Profile Image for Zach.
142 reviews8 followers
August 12, 2008
A great book, pretty front loaded though if you ask me.
Profile Image for Val.
120 reviews4 followers
April 9, 2023
had to read this book in less than a week for class and because it is so dense (both in text and content) i think i needed much more time to be able to sit with this book properly. with the limited time I had to get through midnights, i was left feeling exhausted and wiped out by the end. it’s full of prose, a few poems, and images that seem to highlight the darkness and intensity of the words. the reality and hardship of life, love, loss, death, and the many midnights we all carry inside of us are explored throughout the book and ends on almost a feeling of relief and hope?

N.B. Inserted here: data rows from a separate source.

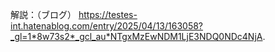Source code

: 解説：（ブログ）
https://testes-int.hatenablog.com/entry/2025/04/13/163058?_gl=1*8w73s2*_gcl_au*NTgxMzEwNDM1LjE3NDQ0NDc4NjA.
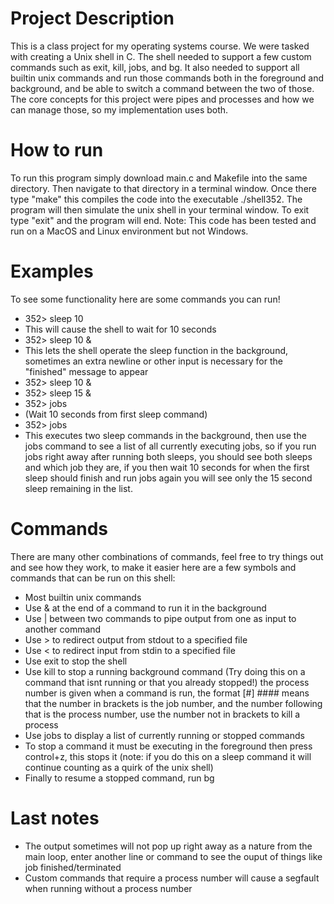 # Project Description
This is a class project for my operating systems course. We were tasked with creating a Unix shell in C. The shell needed to support a few custom commands such as exit, kill, jobs, and bg. It also needed to support all builtin unix commands and run those commands both in the foreground and background, and be able to switch a command between the two of those. The core concepts for this project were pipes and processes and how we can manage those, so my implementation uses both. 

# How to run
To run this program simply download main.c and Makefile into the same directory. Then navigate to that directory in a terminal window. Once there type "make" this compiles the code into the executable ./shell352. The program will then simulate the unix shell in your terminal window. To exit type "exit" and the program will end. Note: This code has been tested and run on a MacOS and Linux environment but not Windows.

# Examples
To see some functionality here are some commands you can run!
* 352> sleep 10
* This will cause the shell to wait for 10 seconds
* 352> sleep 10 &
* This lets the shell operate the sleep function in the background, sometimes an extra newline or other input is necessary for the "finished" message to appear
* 352> sleep 10 &
* 352> sleep 15 &
* 352> jobs
* (Wait 10 seconds from first sleep command)
* 352> jobs
* This executes two sleep commands in the background, then use the jobs command to see a list of all currently executing jobs, so if you run jobs right away after running both sleeps, you should see both sleeps and which job they are, if you then wait 10 seconds for when the first sleep should finish and run jobs again you will see only the 15 second sleep remaining in the list.

# Commands
There are many other combinations of commands, feel free to try things out and see how they work, to make it easier here are a few symbols and commands that can be run on this shell:
* Most builtin unix commands
* Use & at the end of a command to run it in the background
* Use | between two commands to pipe output from one as input to another command
* Use > to redirect output from stdout to a specified file
* Use < to redirect input from stdin to a specified file
* Use exit to stop the shell
* Use kill <processNumber> to stop a running background command (Try doing this on a command that isnt running or that you already stopped!) the process number is given when a command is run, the format [#] #### means that the number in brackets is the job number, and the number following that is the process number, use the number not in brackets to kill a process
* Use jobs to display a list of currently running or stopped commands
* To stop a command it must be executing in the foreground then press control+z, this stops it (note: if you do this on a sleep command it will continue counting as a quirk of the unix shell)
* Finally to resume a stopped command, run bg <processNumber>

# Last notes
* The output sometimes will not pop up right away as a nature from the main loop, enter another line or command to see the ouput of things like job finished/terminated
* Custom commands that require a process number will cause a segfault when running without a process number
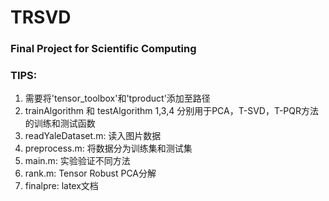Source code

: # TRSVD
### Final Project for Scientific Computing

### TIPS:

1.  需要将'tensor_toolbox'和'tproduct'添加至路径
2.  trainAlgorithm 和 testAlgorithm 1,3,4 分别用于PCA，T-SVD，T-PQR方法的训练和测试函数
3.  readYaleDataset.m: 读入图片数据
4.  preprocess.m: 将数据分为训练集和测试集
5.  main.m: 实验验证不同方法
6.  rank.m: Tensor Robust PCA分解
7.  finalpre: latex文档
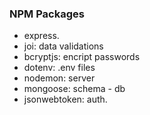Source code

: ### NPM Packages
- express.
- joi: data validations 
- bcryptjs: encript passwords
- dotenv: .env files
- nodemon: server
- mongoose: schema - db
- jsonwebtoken: auth.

Profile Image for Madelyn.
766 reviews9 followers
January 8, 2019
"The world of objects and places and colors, numbers and fragments, is shaken free as if a wind has loosened ripe grapes from an old vineyard. Do you hear them come loose? Good night.

Then you must leave, taking me with you? Now that you might know who I am or was, Jane, who are you?"
Profile Image for Paula Koneazny.
306 reviews38 followers
May 22, 2010
Although essentially prose (if what is meant by essence is form)Midnights can just as well (as in, I am doing very well, thank you) be called poetry. If for no other reason than that Miller is best known as a poet. Midnights was published by Saturnalia as number 4 in a series of collaborations between artists and writers. Miller's prose/poetry has been fortuitously paired here with the black and white oil stick drawings of Beverly Pepper. With their hatch-lines and massed shapes, the drawings, while not illustrative, serve well to reinforce/ re-express the emotional intensity (grief, anxiety, pain)of Miller's words.
I bought this book at the University of Arizona bookstore (where Miller is a Prof of English) while on vacation in Tucson and in complement to her A Palace of Pearls, which I purchased in the same bookstore on almost the same vacation a year ago. Such personal details (references) are entirely in keeping with the book itself, which is a weave or relationship of such details: the senile debility of a mother, the shattering breakup of lover and beloved (how one fights for love and mourns for love by tooth and claw, by dream and drug and discipline). Everyone is named in Midnights. No one remains anonymous. Or so we are told. There are the suicides, the precursors, Celan and Woolf. And the famous and the unfamous dead: the girls thrown out of the bed of a pickup; Anne Frank in Amsterdam, 1944; the lover's murdered first love, the "husband"-friend's father's blowing his brains out, etc. But there is much more: art, music, food, too much drink, beaches, hotel rooms and private residences in many locales (Berkeley, Tucson, Amsterdam, Italy, China . . .). There are so many friends.
Miller's self-absorption inlove and loss, however, wears me out.